Brief =
From the entries that follow, copy exactly the lines beginning at the line holding "3: (98, 197, 253.16)" and continuing through the line holding "20: (1005, 431, 25.51)".

___ Material for this task

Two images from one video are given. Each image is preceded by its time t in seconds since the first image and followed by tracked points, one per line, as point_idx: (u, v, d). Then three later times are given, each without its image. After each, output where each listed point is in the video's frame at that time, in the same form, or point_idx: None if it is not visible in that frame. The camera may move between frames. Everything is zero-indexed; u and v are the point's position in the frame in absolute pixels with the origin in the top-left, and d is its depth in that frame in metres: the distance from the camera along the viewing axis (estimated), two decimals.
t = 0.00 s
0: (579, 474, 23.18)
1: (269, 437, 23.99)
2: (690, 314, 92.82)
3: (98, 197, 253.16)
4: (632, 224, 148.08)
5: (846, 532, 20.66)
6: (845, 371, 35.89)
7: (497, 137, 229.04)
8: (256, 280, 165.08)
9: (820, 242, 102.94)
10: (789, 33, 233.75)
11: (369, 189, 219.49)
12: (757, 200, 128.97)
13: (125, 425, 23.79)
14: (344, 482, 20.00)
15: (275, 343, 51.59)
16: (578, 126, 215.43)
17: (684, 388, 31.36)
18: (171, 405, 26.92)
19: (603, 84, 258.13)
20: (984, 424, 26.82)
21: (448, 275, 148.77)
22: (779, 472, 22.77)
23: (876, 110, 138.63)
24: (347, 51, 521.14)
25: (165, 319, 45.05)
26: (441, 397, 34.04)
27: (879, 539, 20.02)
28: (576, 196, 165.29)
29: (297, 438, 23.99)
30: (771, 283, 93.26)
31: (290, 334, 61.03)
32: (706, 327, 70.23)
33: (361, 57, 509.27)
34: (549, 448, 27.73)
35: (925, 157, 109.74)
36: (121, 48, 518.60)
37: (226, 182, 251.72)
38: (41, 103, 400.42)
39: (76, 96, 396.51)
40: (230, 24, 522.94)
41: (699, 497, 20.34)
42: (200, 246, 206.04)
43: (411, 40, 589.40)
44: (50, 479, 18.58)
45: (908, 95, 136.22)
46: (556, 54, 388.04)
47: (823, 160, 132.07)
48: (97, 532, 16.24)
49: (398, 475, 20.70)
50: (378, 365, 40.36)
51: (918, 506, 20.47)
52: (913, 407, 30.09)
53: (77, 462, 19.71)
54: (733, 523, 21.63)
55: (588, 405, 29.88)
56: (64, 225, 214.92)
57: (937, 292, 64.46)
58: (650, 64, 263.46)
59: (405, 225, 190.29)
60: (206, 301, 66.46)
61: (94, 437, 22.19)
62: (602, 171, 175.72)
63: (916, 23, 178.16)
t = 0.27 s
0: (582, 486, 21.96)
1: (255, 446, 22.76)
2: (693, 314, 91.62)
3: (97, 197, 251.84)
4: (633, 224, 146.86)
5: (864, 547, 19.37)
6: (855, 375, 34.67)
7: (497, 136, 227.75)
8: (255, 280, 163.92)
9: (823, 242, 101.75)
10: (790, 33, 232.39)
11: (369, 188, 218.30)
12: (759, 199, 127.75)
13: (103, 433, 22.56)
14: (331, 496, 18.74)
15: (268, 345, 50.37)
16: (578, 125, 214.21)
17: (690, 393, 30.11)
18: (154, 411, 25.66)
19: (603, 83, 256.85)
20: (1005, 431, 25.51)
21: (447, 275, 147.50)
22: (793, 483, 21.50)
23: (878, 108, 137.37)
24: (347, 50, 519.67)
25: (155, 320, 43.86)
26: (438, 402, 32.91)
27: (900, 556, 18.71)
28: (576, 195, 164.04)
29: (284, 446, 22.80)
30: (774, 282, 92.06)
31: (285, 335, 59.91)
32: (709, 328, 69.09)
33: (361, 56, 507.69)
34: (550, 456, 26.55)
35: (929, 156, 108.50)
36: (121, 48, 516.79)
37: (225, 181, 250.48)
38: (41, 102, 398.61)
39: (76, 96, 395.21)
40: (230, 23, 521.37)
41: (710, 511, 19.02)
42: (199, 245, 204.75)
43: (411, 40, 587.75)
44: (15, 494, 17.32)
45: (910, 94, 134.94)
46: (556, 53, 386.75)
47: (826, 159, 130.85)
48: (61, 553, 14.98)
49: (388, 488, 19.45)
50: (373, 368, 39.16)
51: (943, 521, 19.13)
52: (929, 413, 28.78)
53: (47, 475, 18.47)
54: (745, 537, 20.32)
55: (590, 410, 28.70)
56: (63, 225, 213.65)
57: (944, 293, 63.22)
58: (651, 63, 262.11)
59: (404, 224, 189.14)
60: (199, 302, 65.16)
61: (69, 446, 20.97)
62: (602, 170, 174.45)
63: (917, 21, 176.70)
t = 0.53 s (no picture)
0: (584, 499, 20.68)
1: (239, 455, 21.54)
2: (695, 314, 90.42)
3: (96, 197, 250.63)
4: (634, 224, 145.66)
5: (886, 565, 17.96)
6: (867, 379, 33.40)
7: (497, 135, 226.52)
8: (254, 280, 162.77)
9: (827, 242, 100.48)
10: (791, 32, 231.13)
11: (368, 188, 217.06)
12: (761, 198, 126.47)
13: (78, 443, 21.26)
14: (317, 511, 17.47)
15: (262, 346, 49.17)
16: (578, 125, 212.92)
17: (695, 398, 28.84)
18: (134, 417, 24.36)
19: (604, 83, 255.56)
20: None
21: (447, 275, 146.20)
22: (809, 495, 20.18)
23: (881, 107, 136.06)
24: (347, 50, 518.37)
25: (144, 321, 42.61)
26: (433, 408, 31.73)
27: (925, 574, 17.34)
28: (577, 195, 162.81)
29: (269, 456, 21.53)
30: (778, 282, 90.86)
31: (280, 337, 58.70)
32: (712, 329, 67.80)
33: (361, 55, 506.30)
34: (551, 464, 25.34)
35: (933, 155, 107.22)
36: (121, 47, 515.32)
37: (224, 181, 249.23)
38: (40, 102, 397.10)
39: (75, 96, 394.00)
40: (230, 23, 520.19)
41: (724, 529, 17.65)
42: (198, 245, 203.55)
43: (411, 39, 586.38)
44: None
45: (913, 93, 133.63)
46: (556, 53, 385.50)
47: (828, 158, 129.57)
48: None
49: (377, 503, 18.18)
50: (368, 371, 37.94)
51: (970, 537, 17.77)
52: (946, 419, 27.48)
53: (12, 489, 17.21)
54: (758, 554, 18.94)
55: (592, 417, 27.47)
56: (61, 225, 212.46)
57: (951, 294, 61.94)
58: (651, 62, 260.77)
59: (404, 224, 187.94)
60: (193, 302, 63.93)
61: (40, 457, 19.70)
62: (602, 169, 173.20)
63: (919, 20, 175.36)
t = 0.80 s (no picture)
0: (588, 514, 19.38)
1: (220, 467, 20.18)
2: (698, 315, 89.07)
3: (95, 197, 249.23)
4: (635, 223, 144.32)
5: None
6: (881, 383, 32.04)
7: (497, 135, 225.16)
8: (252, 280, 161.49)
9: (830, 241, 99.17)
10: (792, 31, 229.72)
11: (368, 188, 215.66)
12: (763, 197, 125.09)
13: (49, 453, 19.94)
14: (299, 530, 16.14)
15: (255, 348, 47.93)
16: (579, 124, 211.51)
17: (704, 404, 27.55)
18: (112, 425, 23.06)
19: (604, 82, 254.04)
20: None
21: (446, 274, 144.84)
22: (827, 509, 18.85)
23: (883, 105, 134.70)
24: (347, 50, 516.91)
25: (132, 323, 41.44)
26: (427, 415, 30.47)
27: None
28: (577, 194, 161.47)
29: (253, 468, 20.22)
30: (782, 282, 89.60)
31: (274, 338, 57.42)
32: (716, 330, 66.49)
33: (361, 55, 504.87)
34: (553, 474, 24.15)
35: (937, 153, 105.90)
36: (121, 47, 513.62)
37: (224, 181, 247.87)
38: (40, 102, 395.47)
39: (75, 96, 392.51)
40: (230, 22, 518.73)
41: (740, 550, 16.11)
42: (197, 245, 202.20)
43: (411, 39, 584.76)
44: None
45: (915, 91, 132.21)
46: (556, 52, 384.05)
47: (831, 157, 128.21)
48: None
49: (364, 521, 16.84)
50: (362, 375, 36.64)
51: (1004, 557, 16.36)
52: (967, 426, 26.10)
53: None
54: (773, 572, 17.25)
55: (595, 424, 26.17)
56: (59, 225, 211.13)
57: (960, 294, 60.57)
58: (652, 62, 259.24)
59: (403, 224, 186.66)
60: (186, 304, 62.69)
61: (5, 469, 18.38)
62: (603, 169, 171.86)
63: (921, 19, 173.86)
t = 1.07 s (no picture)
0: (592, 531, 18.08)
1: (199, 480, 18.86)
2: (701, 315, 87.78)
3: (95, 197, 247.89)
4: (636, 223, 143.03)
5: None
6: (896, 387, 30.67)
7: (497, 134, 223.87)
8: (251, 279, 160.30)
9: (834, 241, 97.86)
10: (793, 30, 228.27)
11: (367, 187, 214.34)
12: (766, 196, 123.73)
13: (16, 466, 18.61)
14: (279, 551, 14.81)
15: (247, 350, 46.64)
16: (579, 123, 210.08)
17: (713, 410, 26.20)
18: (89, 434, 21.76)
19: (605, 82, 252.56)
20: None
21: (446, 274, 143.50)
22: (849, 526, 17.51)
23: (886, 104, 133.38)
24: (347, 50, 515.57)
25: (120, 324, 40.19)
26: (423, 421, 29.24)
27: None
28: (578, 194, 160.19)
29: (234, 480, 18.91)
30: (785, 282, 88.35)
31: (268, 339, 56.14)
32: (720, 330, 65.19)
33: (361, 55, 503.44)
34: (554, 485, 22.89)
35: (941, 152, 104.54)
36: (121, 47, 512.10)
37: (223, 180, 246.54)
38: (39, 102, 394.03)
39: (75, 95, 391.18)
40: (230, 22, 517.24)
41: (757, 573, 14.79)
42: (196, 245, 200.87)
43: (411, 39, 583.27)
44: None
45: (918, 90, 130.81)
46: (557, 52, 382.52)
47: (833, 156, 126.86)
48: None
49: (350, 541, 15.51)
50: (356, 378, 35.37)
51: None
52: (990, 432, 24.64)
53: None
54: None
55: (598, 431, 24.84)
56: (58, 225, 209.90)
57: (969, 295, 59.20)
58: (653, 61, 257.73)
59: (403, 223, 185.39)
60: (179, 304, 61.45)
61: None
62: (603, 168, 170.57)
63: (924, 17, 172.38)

______
___ Material for this task

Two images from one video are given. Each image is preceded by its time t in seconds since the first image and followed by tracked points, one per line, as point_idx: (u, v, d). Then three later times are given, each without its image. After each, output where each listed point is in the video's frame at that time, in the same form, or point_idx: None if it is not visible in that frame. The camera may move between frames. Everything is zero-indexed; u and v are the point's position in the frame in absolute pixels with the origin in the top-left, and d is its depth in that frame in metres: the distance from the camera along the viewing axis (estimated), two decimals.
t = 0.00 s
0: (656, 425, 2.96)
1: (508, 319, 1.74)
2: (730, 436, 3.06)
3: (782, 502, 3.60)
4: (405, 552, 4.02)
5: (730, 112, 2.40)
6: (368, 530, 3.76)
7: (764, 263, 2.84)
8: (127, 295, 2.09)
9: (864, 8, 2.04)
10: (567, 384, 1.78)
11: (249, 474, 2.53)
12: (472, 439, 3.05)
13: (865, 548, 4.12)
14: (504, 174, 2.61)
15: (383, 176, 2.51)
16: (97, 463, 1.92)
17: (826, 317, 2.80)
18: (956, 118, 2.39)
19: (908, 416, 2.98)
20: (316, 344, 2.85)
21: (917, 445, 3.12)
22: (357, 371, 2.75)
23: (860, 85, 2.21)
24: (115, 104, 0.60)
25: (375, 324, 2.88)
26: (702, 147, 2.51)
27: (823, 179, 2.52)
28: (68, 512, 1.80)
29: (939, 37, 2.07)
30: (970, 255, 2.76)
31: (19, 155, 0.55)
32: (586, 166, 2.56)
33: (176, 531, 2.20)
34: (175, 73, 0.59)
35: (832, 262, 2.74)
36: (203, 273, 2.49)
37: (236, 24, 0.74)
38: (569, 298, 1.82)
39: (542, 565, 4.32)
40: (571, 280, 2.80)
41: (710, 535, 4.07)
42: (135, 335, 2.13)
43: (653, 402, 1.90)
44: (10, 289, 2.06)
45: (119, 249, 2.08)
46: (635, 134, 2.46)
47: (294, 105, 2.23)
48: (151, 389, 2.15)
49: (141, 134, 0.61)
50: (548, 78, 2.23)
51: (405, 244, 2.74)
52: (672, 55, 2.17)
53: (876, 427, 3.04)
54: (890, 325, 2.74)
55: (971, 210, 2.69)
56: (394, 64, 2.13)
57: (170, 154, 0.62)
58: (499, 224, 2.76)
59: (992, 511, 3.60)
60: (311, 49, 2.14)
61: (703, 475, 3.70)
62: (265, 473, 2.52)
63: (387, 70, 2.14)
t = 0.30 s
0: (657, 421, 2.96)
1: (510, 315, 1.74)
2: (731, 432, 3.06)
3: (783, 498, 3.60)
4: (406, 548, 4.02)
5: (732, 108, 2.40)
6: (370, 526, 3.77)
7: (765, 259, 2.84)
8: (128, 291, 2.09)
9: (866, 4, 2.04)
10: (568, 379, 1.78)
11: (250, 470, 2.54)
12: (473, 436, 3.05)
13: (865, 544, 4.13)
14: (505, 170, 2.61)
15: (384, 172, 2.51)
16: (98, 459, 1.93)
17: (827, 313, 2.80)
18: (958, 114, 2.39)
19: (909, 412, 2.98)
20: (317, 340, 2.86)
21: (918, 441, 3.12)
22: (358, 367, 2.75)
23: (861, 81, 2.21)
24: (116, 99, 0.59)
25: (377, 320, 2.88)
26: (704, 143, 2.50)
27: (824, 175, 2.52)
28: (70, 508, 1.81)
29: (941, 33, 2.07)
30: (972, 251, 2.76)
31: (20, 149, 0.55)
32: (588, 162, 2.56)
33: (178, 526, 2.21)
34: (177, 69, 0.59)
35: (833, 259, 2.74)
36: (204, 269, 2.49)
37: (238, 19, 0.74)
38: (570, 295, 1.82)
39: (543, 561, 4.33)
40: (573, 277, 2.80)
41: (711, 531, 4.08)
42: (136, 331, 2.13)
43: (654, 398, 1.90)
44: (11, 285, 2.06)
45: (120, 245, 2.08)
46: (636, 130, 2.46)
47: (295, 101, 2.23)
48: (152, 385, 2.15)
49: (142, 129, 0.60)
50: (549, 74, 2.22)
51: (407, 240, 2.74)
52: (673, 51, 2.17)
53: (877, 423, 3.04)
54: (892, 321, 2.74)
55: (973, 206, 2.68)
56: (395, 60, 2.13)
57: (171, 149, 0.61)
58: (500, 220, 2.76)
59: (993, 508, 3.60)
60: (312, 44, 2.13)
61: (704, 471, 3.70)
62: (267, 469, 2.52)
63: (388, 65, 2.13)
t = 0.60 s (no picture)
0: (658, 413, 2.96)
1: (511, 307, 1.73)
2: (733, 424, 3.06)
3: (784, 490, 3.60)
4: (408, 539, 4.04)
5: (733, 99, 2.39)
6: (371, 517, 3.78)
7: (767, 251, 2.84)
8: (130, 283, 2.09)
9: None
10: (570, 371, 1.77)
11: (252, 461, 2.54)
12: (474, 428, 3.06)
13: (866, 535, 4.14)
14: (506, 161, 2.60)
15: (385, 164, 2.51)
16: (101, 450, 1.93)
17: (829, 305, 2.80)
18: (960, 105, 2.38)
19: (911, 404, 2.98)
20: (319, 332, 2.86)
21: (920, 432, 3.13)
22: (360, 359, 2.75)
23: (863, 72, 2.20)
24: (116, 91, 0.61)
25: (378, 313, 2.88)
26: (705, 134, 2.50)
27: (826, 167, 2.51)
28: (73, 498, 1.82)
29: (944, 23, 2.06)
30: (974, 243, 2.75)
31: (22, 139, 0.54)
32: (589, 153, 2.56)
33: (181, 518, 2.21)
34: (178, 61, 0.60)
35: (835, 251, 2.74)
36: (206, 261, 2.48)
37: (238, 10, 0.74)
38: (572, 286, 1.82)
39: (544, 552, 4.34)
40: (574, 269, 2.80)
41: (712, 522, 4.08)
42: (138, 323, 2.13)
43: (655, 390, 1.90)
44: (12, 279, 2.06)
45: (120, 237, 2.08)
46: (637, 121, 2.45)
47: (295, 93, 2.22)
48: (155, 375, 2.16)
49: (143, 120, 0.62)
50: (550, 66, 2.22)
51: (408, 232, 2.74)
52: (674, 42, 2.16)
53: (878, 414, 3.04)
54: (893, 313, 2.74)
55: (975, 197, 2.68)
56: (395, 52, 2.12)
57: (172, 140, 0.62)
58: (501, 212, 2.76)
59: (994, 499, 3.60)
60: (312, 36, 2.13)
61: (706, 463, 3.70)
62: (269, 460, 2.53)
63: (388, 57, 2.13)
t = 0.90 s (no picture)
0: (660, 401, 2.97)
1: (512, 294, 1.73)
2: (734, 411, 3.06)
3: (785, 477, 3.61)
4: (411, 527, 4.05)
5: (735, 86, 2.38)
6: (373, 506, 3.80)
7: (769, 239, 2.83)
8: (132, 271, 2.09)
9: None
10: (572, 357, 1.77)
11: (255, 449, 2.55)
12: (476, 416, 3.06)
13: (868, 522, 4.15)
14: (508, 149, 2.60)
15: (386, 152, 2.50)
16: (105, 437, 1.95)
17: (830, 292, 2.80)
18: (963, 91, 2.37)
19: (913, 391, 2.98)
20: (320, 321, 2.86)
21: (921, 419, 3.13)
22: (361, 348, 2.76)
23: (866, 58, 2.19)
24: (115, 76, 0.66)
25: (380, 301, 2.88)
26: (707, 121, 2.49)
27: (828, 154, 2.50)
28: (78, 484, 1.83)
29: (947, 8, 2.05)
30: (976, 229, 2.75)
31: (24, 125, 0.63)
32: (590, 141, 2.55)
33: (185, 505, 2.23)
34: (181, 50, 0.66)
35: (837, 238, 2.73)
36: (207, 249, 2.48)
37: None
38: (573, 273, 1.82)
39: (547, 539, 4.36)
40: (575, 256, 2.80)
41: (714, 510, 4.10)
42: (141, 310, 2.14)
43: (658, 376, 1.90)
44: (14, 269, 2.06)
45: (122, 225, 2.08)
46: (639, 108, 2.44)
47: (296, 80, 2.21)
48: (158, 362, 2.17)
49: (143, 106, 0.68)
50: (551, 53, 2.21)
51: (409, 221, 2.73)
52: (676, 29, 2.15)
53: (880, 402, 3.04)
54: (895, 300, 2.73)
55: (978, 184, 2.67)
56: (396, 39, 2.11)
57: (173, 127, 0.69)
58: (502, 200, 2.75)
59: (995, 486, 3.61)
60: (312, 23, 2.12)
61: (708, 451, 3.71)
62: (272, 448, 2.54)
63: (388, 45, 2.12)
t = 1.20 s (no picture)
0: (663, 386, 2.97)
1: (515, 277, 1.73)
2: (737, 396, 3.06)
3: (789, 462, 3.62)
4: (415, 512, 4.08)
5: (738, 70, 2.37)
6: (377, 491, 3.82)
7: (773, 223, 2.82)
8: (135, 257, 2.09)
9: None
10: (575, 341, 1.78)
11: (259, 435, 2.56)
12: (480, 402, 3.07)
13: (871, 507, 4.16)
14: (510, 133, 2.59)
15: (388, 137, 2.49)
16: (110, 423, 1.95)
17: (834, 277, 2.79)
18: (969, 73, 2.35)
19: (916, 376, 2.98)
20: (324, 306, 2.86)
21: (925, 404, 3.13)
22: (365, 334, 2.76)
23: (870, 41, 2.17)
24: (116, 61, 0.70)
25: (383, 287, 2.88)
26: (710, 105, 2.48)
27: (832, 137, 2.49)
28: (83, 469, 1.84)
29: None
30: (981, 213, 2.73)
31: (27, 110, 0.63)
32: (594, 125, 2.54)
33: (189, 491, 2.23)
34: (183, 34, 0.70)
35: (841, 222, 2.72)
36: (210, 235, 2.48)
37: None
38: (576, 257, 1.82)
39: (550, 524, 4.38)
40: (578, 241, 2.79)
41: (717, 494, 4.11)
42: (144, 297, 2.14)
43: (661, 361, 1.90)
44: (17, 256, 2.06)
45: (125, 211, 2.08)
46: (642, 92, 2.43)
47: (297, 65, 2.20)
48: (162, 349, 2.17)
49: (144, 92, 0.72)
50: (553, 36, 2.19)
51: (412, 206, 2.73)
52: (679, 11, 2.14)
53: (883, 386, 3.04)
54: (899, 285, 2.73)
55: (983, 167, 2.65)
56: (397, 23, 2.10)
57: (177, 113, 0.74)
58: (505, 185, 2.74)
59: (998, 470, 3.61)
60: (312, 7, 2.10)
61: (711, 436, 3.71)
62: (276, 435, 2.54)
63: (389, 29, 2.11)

______
___ Material for this task

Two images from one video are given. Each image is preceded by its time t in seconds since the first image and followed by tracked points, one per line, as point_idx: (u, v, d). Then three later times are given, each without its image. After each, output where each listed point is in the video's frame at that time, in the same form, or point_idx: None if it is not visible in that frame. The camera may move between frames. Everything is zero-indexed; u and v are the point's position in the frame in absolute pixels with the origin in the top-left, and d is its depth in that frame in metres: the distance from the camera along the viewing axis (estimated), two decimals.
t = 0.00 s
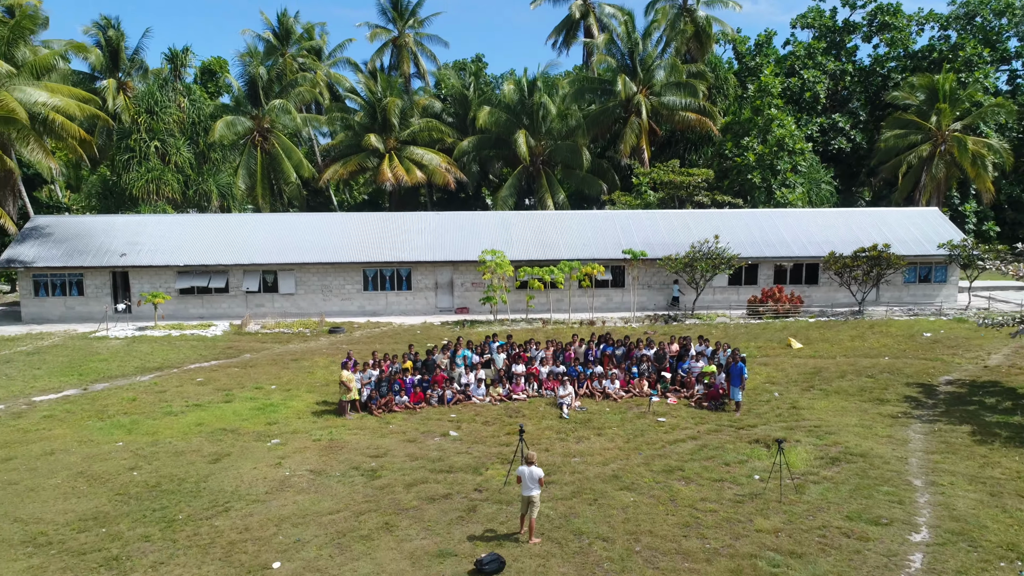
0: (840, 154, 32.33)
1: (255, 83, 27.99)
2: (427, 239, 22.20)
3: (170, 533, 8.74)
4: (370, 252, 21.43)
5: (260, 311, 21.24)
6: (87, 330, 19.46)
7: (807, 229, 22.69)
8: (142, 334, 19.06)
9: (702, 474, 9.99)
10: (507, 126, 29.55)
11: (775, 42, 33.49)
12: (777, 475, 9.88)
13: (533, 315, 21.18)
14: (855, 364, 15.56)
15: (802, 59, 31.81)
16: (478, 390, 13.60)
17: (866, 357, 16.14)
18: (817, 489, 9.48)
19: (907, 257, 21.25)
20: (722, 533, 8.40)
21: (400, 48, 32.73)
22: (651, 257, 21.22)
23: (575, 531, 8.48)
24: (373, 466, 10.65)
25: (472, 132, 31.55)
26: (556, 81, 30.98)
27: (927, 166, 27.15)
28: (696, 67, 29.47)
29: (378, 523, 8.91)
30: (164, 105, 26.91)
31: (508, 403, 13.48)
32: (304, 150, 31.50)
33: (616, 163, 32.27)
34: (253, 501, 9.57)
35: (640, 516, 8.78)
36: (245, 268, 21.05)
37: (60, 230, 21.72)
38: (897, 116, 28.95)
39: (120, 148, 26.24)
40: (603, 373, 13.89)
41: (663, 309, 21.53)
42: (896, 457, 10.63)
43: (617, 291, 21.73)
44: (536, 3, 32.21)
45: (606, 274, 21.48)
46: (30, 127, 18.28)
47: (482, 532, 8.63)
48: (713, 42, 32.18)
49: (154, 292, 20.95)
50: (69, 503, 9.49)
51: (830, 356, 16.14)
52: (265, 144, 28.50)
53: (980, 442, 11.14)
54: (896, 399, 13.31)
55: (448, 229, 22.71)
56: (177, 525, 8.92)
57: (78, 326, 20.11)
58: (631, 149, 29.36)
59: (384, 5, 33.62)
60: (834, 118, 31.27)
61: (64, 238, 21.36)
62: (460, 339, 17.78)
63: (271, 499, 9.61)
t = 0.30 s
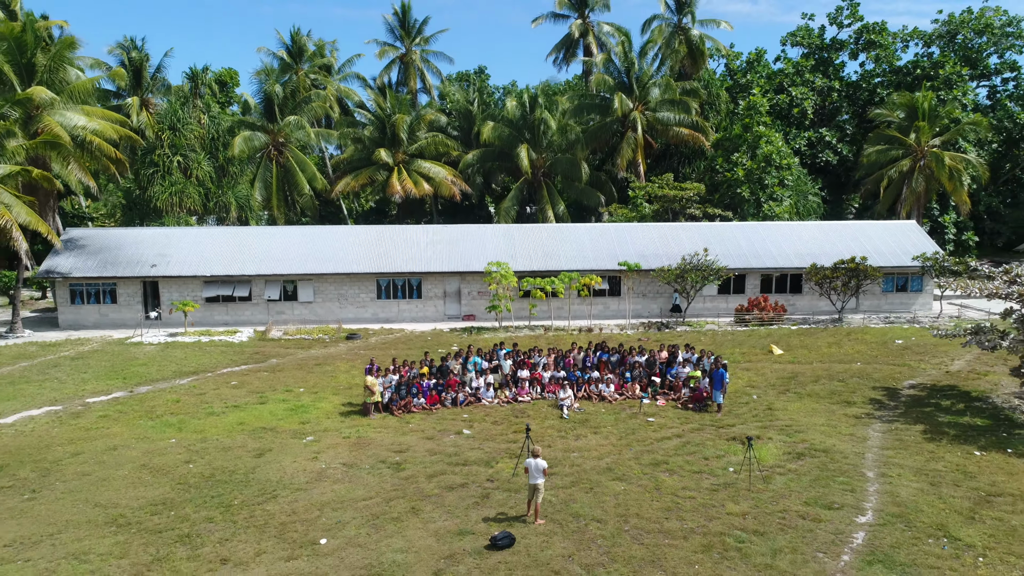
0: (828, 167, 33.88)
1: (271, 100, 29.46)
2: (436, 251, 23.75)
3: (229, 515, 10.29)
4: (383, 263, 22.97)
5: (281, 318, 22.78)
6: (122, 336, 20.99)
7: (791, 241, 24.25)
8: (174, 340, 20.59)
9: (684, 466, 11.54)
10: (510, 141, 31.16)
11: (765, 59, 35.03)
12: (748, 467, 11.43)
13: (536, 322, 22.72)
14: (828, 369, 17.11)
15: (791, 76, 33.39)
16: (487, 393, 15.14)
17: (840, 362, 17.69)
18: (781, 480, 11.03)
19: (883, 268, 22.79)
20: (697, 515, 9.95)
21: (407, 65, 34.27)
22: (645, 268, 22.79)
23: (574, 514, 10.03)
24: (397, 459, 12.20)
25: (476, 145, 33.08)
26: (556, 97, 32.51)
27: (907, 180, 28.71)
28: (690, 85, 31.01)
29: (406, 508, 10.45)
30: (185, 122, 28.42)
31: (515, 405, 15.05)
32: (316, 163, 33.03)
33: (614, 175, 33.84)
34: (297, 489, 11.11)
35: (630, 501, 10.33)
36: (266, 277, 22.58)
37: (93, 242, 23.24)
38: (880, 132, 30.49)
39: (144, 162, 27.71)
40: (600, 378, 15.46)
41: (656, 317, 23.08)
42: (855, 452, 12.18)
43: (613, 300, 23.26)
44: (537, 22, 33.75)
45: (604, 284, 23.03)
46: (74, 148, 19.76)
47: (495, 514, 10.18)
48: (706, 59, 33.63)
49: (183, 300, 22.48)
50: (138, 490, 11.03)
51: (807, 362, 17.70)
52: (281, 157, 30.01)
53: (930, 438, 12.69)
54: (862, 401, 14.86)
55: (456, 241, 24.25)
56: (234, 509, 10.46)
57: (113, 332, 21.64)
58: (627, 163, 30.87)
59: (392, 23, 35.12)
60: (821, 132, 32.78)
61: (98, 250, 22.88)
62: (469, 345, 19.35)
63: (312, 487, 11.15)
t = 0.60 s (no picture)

______

Response box =
3: (98, 197, 253.16)
4: (632, 224, 148.08)
5: (846, 532, 20.66)
6: (845, 371, 35.89)
7: (497, 137, 229.04)
8: (256, 280, 165.08)
9: (820, 242, 102.94)
10: (789, 33, 233.75)
11: (369, 189, 219.49)
12: (757, 200, 128.97)
13: (125, 425, 23.79)
14: (344, 482, 20.00)
15: (275, 343, 51.59)
16: (578, 126, 215.43)
17: (684, 388, 31.36)
18: (171, 405, 26.92)
19: (603, 84, 258.13)
20: (984, 424, 26.82)
21: (448, 275, 148.77)
22: (779, 472, 22.77)
23: (876, 110, 138.63)
24: (347, 51, 521.14)
25: (165, 319, 45.05)
26: (441, 397, 34.04)
27: (879, 539, 20.02)
28: (576, 196, 165.29)
29: (297, 438, 23.99)
30: (771, 283, 93.26)
31: (290, 334, 61.03)
32: (706, 327, 70.23)
33: (361, 57, 509.27)
34: (549, 448, 27.73)
35: (925, 157, 109.74)
36: (121, 48, 518.60)
37: (226, 182, 251.72)
38: (41, 103, 400.42)
39: (76, 96, 396.51)
40: (230, 24, 522.94)
41: (699, 497, 20.34)
42: (200, 246, 206.04)
43: (411, 40, 589.40)
44: (50, 479, 18.58)
45: (908, 95, 136.22)
46: (556, 54, 388.04)
47: (823, 160, 132.07)
48: (97, 532, 16.24)
49: (398, 475, 20.70)
50: (378, 365, 40.36)
51: (918, 506, 20.47)
52: (913, 407, 30.09)
53: (77, 462, 19.71)
54: (733, 523, 21.63)
55: (588, 405, 29.88)
56: (64, 225, 214.92)
57: (937, 292, 64.46)
58: (650, 64, 263.46)
59: (405, 225, 190.29)
60: (206, 301, 66.46)
61: (94, 437, 22.19)
62: (602, 171, 175.72)
63: (916, 23, 178.16)
t = 0.27 s
0: (582, 486, 21.96)
1: (255, 446, 22.76)
2: (693, 314, 91.62)
3: (97, 197, 251.84)
4: (633, 224, 146.86)
5: (864, 547, 19.37)
6: (855, 375, 34.67)
7: (497, 136, 227.75)
8: (255, 280, 163.92)
9: (823, 242, 101.75)
10: (790, 33, 232.39)
11: (369, 188, 218.30)
12: (759, 199, 127.75)
13: (103, 433, 22.56)
14: (331, 496, 18.74)
15: (268, 345, 50.37)
16: (578, 125, 214.21)
17: (690, 393, 30.11)
18: (154, 411, 25.66)
19: (603, 83, 256.85)
20: (1005, 431, 25.51)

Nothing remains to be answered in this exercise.